The Medical Records Specialist (BLS occupation 29-2072, formerly called Medical Records and Health Information Technician) is the structural role that keeps the patient record accurate, complete, and protected. The work spans seven core functions: chart abstraction, code assignment, release of information, registry submissions, audit response, query workflow, and HIPAA compliance. Day-to-day, most medical records specialists focus on one or two of these as their primary work — the senior coders code, the ROI specialists handle release requests, the registry specialists manage cancer or trauma registry submissions — but the underlying occupation covers all of them.

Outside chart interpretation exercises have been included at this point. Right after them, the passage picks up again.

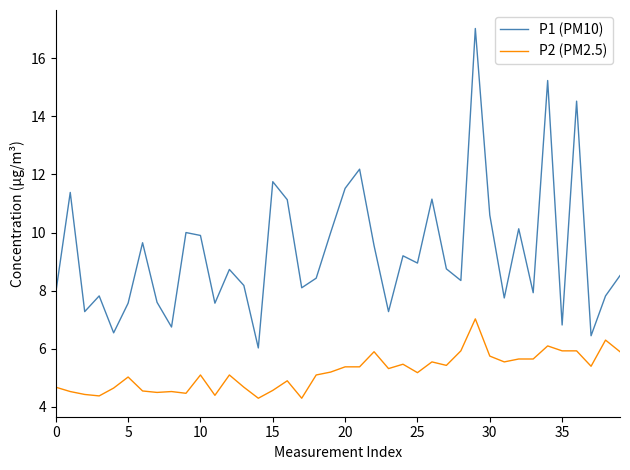

Which series has the largest range (max minus min)?

P1 (PM10)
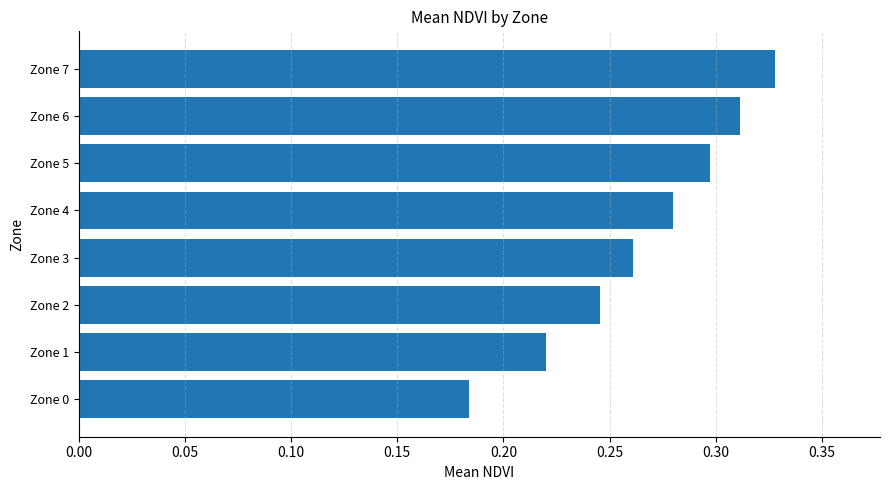

What is the sum of the values at Zone 7 and Zone 5?

0.6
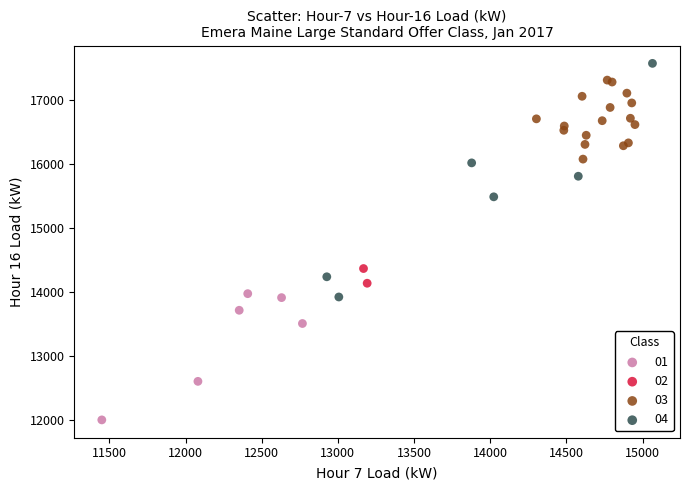

What are all the series names shown in the legend?

01, 02, 03, 04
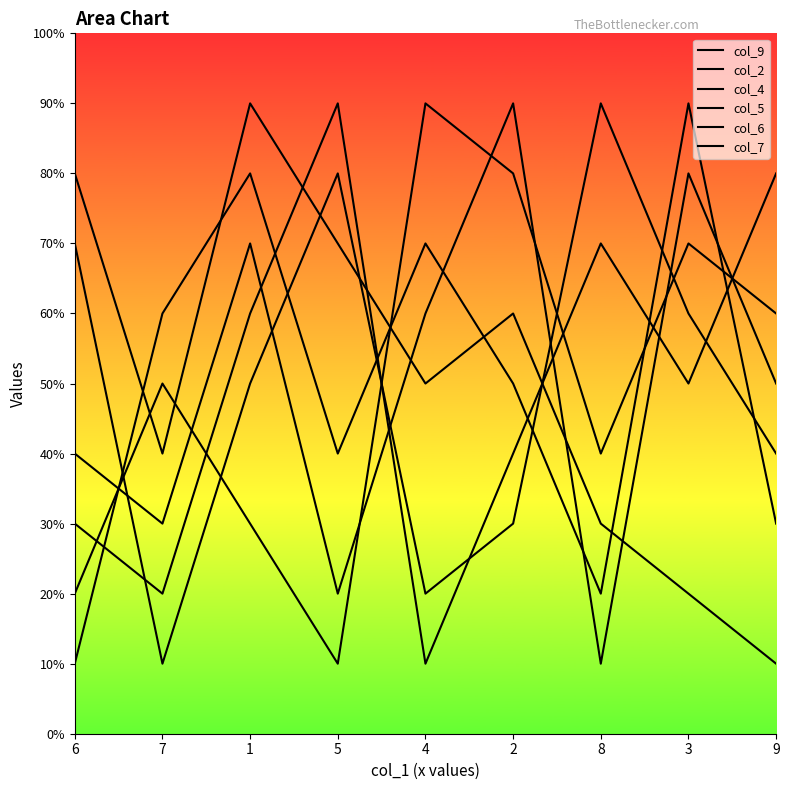

How many categories are shown in the chart?

9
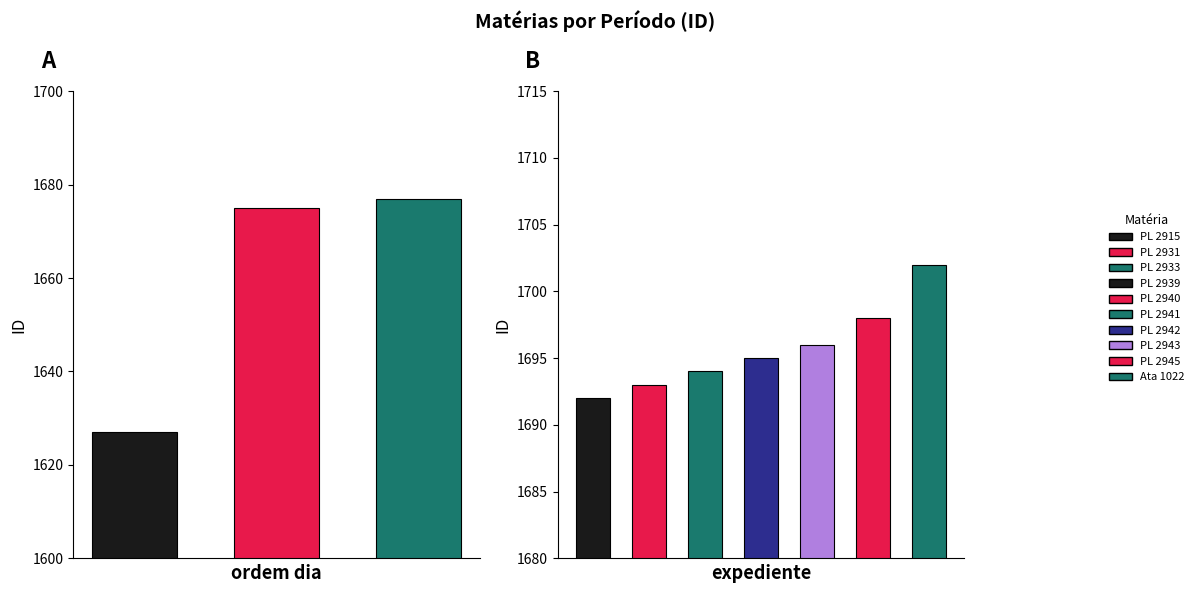

Where is the data nearest to the value 1664?

Período: ordem dia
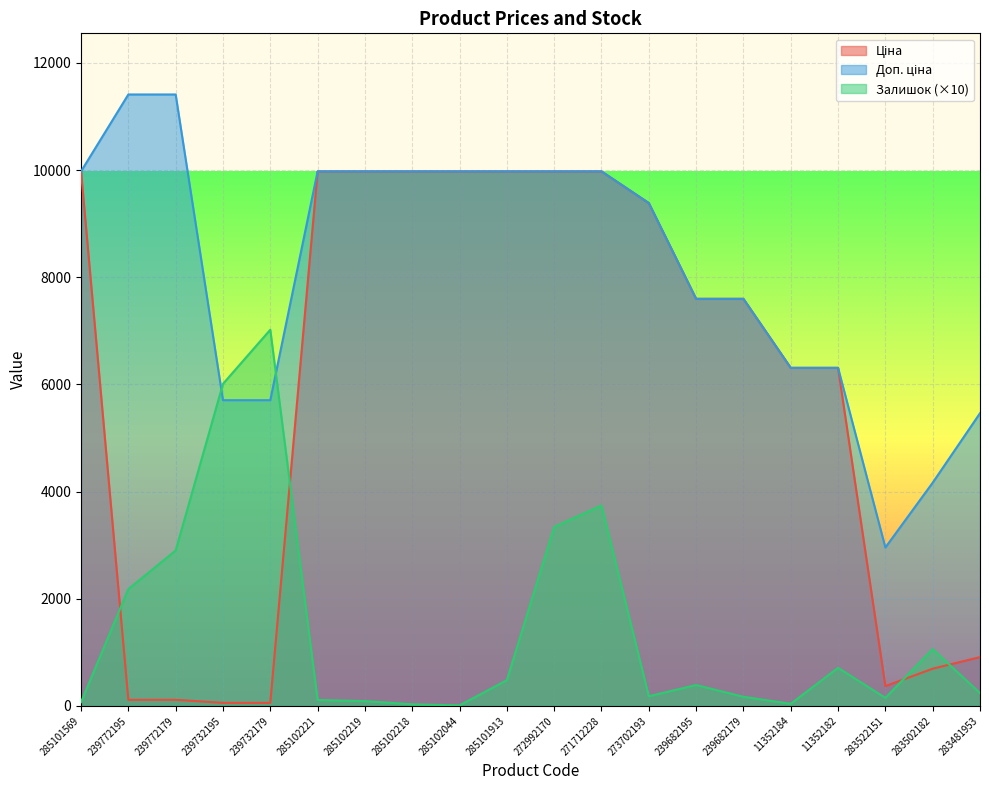

Rank the categories by Залишок value from highest to lowest.

239732179, 239732195, 271712228, 272992170, 239772179, 239772195, 283502182, 11352182, 285101913, 239682195, 283481953, 273702193, 239682179, 283522151, 285102221, 285102219, 285101569, 11352184, 285102218, 285102044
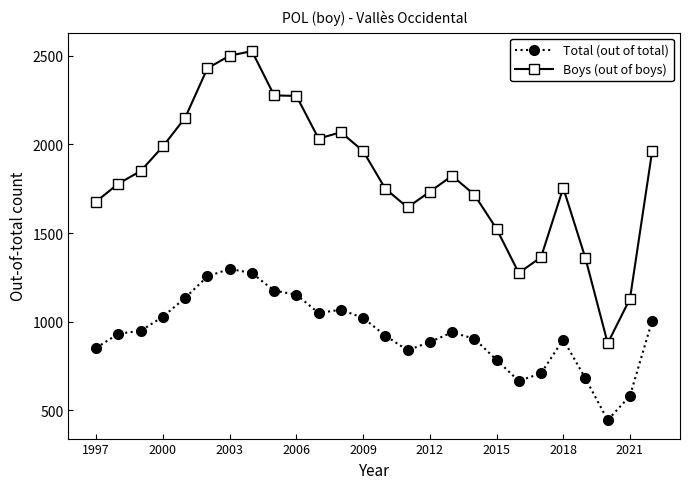

What is the value of the Total (out of total) point at the 9th from the left?

1175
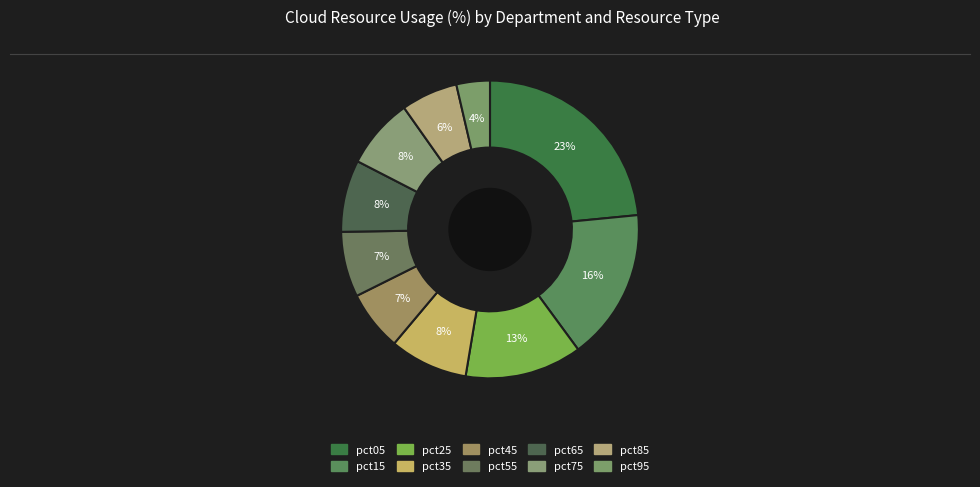

Is there any slice that represents more than half of the pie?

No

The role exists because every U.S. healthcare encounter generates a record that must be coded for billing, reported to public health agencies (cancer, trauma, immunization, infectious disease registries), accessible to authorized requesters (patients, attorneys, insurers, researchers), and protected against unauthorized disclosure. Hospitals, large physician groups, and outpatient surgery centers all employ medical records specialists; the largest health systems run HIM departments with dozens of credentialed staff.
The title is somewhat fluid. "Medical Records Specialist" is the BLS standard occupation title, but in practice you'll see Health Information Technician, HIM Specialist, Coding Specialist, Records Analyst, and Coding Auditor all mapped to the same SOC. For the purposes of career planning, treat them as variants of the same role with different specialty emphases. Medical coders are the most distinct specialty subset.